The new analogue approach brings a simplification of cabling, operating modes and configuration, overcoming the problems of complex interaction of signals. The use of RS232 means that no jumpers are required, camera power can be provided from the frame-grabber and new trigger modes can reduce complexity and thus system cost.

These advantages do not apply to all analogue cameras so the standard-isation offered by CameraLink and Firewire become increasingly attractive.

The Camera Link specification includes data transmission as well as camera control and asynchronous serial communications, all on a standard cable.

CameraLink is a point to point system and is used to connect individual cameras to the frame-grabber in the computer. Unlike standard digital parallel interfaces, which may require up to 100 wires to transmit the whole information [high-end, high resolution, multi-tap cameras], Camera Link requires only 26 wires [11 differential lines and four shield connections] to transmit the same amount of information in high-speed serial mode to the frame-grabber.

Firewire can be used for multi-camera/multi-PC applications, making use of a bus configuration.
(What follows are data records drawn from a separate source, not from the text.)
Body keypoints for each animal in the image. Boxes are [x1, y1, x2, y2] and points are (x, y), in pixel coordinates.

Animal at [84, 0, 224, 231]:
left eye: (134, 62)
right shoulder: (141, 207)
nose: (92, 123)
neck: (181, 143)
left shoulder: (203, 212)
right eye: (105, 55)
The IEEE 1394 digital connection standard has been applied with a growing success in consumer video and in broadcast (DVCAM) and now in industrial vision applications, although it is suitable for high speed and low cost network transfer of any digital data.

IEEE1 1394 is a high-speed, non-proprietary, scalable digital serial bus that transports data at current rates of 100, 200 and 400 Mbps (bits per second), 800 in the near future. Up to 63 nodes may be connected, with a maximum of 16 hops between any two nodes.
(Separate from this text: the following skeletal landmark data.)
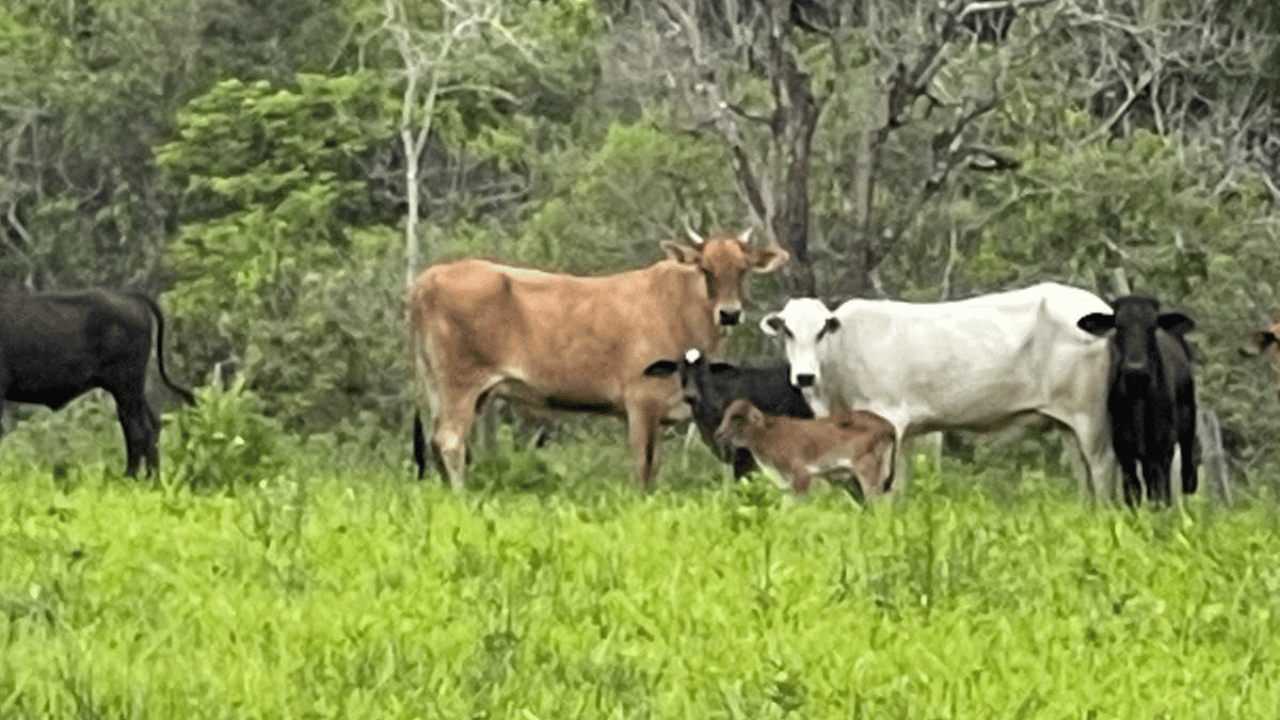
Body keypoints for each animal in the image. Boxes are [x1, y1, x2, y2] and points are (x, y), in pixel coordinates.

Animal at [0, 288, 194, 474]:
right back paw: (152, 478)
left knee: (139, 431)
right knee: (149, 425)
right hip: (133, 390)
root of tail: (128, 296)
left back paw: (130, 477)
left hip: (125, 387)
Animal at [716, 397, 896, 499]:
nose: (718, 434)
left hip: (867, 469)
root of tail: (888, 426)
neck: (768, 436)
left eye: (737, 417)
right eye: (725, 415)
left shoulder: (801, 475)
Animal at [762, 283, 1116, 497]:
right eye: (787, 331)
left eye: (822, 330)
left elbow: (885, 488)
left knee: (1102, 466)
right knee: (1082, 472)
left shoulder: (889, 422)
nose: (805, 376)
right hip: (1065, 422)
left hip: (1089, 416)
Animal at [1080, 294, 1198, 502]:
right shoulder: (1122, 447)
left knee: (1185, 469)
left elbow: (1161, 492)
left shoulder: (1163, 445)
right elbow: (1132, 491)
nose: (1136, 369)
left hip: (1188, 424)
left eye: (1152, 327)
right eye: (1118, 326)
Data and timing signals are transported on a low-cost cable made of two shielded twisted pairs working in low voltage differential mode. For industrial video data, the camera is intended to have any resolution or frame rate to transmit pure data without any compression and to be remotely controllable for DSP functions.

The camera becomes a plug-and-play computer peripheral, using a generic, low-cost and high-perform-ance connecting standard. The 200 or 400Mb/s bus speed allows uncompressed live picture to be transmitted in isochronous mode.

Asynchronous commands may set up and reconfigure the camera operation at the same time and interactively with the application. Pure CCD or CMOS image data is directly transmitted to computer RAM, with direct pixel to byte equivalence.

A frame-grabber board is unnecessary. One generic 1394 host adapter card connects the computer to the network. Camera data and processing may be network-shared.